Nino Manfredi
Le comédien italien est mort le 4 juin à Rome à l’âge de 83 ans.
Après cinquante-cinq ans de carrière et 110 films, le plus drôle, le plus farcesque, le plus sardonique des vrais-faux méchants du cinéma italien a commis, à Rome, sa facétie la plus sombre ce vendredi 4 juin 2004 quand, dans sa quatre-vingt-troisième année, il a cessé de mettre des baffes à la vie.
À force d’incarner « le petit bonhomme italien sympathique, pas très intelligent, mais astucieux […], celui qui est né pour être victime mais qui ne le devient pas grâce à sa richesse intérieure », comme le disait de lui Ettore Scola, Manfredi, en forçant ce trait, a placé l’Italie dans une position d’introspection aussi extravagante que bouleversante, dans une gigantesque hilarité noire et inquiète qui l’a secouée (de rire) d’une côte à l’autre.
Né en 1921 près de Rome, Saturnino Manfredi, après s’être fourvoyé dans des études de droit pour faire plaisir à son papa et à sa mamma, se rode dans le répertoire classique, du Pirandello, du Shakespeare, sur les planches du Piccolo Teatro de Milan. Il travaille son comique à la radio dans des sketches en argot romain, sans hésiter à chanter en napolitain dans ses premiers rôles au cinéma. Quittant le Piccolo Teatro dans lequel « on ne pouvait pas rigoler », il se destine au cinéma et aux spectacles de variété où il explose dans des classiques de la farce italienne et des « décapages » de l’actualité politique. Il double quelques acteurs français avec un goût particulier pour Gérard Philipe.
Compagnon de délire d’autres comiques de génie, Toto, Ugo Tognazzi, Vittorio Gassman, Alberto Sordi, Manfredi tourne avec une jubilation satirique des rôles qui montrent des doubles vies entre quotidien médiocre et rêves mégalomaniaques. Comencini, Risi, Zampa, Berlanga, Ettore Scola s’emparent du génie du petit homme. Voleur pathétique dans À cheval sur le tigre, employé aliéné dans Le Bourreau, gangster fantaisiste dans Opération San Gennaro, monstre du sexe dans Une poule, un train… et quelques monstres, aventurier africain dans Nos héros réussiront-ils… (l’un des premiers Scola), Nino compose de pures merveilles d’humour noir aux frontières du tragique.
Il façonne un genre rapidement populaire en Italie, qui l’exportera sous le label « comédie italienne », sorte de hachage menu des périodes sombres et des stéréotypes italiens baignés dans la soude par d’attendrissants et minables don Juan aux coeurs mollets enlevant de brunissimes amazones sur les selles improbables de Vespa « empruntées ».
Nino passe de l’autre côté de la caméra dans Miracle à l’italienne (1970), une sévère satire anticléricale.
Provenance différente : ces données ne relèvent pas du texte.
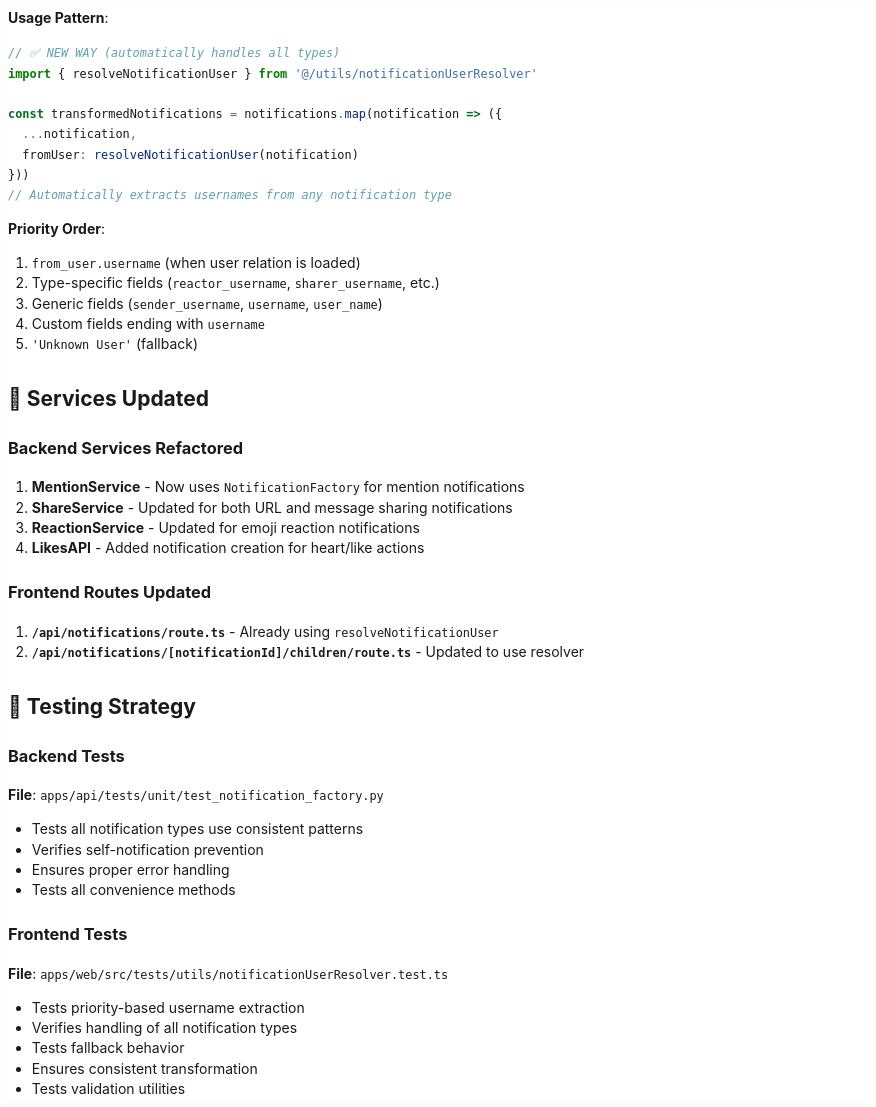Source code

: **Usage Pattern**:
```typescript
// ✅ NEW WAY (automatically handles all types)
import { resolveNotificationUser } from '@/utils/notificationUserResolver'

const transformedNotifications = notifications.map(notification => ({
  ...notification,
  fromUser: resolveNotificationUser(notification)
}))
// Automatically extracts usernames from any notification type
```

**Priority Order**:
1. `from_user.username` (when user relation is loaded)
2. Type-specific fields (`reactor_username`, `sharer_username`, etc.)
3. Generic fields (`sender_username`, `username`, `user_name`)
4. Custom fields ending with `username`
5. `'Unknown User'` (fallback)

## 🔄 Services Updated

### Backend Services Refactored

1. **MentionService** - Now uses `NotificationFactory` for mention notifications
2. **ShareService** - Updated for both URL and message sharing notifications
3. **ReactionService** - Updated for emoji reaction notifications
4. **LikesAPI** - Added notification creation for heart/like actions

### Frontend Routes Updated

1. **`/api/notifications/route.ts`** - Already using `resolveNotificationUser`
2. **`/api/notifications/[notificationId]/children/route.ts`** - Updated to use resolver

## 🧪 Testing Strategy

### Backend Tests
**File**: `apps/api/tests/unit/test_notification_factory.py`

- Tests all notification types use consistent patterns
- Verifies self-notification prevention
- Ensures proper error handling
- Tests all convenience methods

### Frontend Tests
**File**: `apps/web/src/tests/utils/notificationUserResolver.test.ts`

- Tests priority-based username extraction
- Verifies handling of all notification types
- Tests fallback behavior
- Ensures consistent transformation
- Tests validation utilities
Comme plus tard dans Nu de femme (1981), il creuse son personnage d’Italien effronté, un peu lâche et fanfaron, prêt à tout. Il analyse ses rapports ambivalents avec la religion et le sexe, en bon obsessionnel qui explore avec ferveur ses inhibitions les plus tripales. La popularité de Manfredi devient telle que l’on peut s’interroger sur le masochisme hilaro-flagellatoire du regard que l’Italie porte sur elle-même à cette époque troublée.
Manfredi avait conquis le coeur des Italiens en incarnant un bouleversant Geppetto à la télévision (Les Aventures de Pinocchio) mais il excellera dans le registre de l’humour abrasif, truculent et sans concession.
En 1975, Mes chers amis, film culte, plonge aux confins de la comédie jouissive et désespérée. « Nous sommes convalescents, nous récupérons lentement d’une longue maladie qui s’appelle jeunesse », cette phrase que partagent les « amis » s’éclaire l’année suivante avec Affreux, sale et méchant, satire décomplexée de l’Italie qui décrit un univers sans foi ni loi, dont empoignades sauvages, ruts illégitimes et pulsions sans retenues constituent le standard.
« … Il était capable d’alterner son travail d’acteur avec celui de réalisateur et de scénariste, pour décrire l’évolution de la société italienne avec l’ironie et la sagesse de la classe ouvrière », a souligné dimanche le président italien Carlo Azeglio Ciampi. « Manfredi nous a bien fait rire, voilà ce qui compte », disait Nino de lui-même.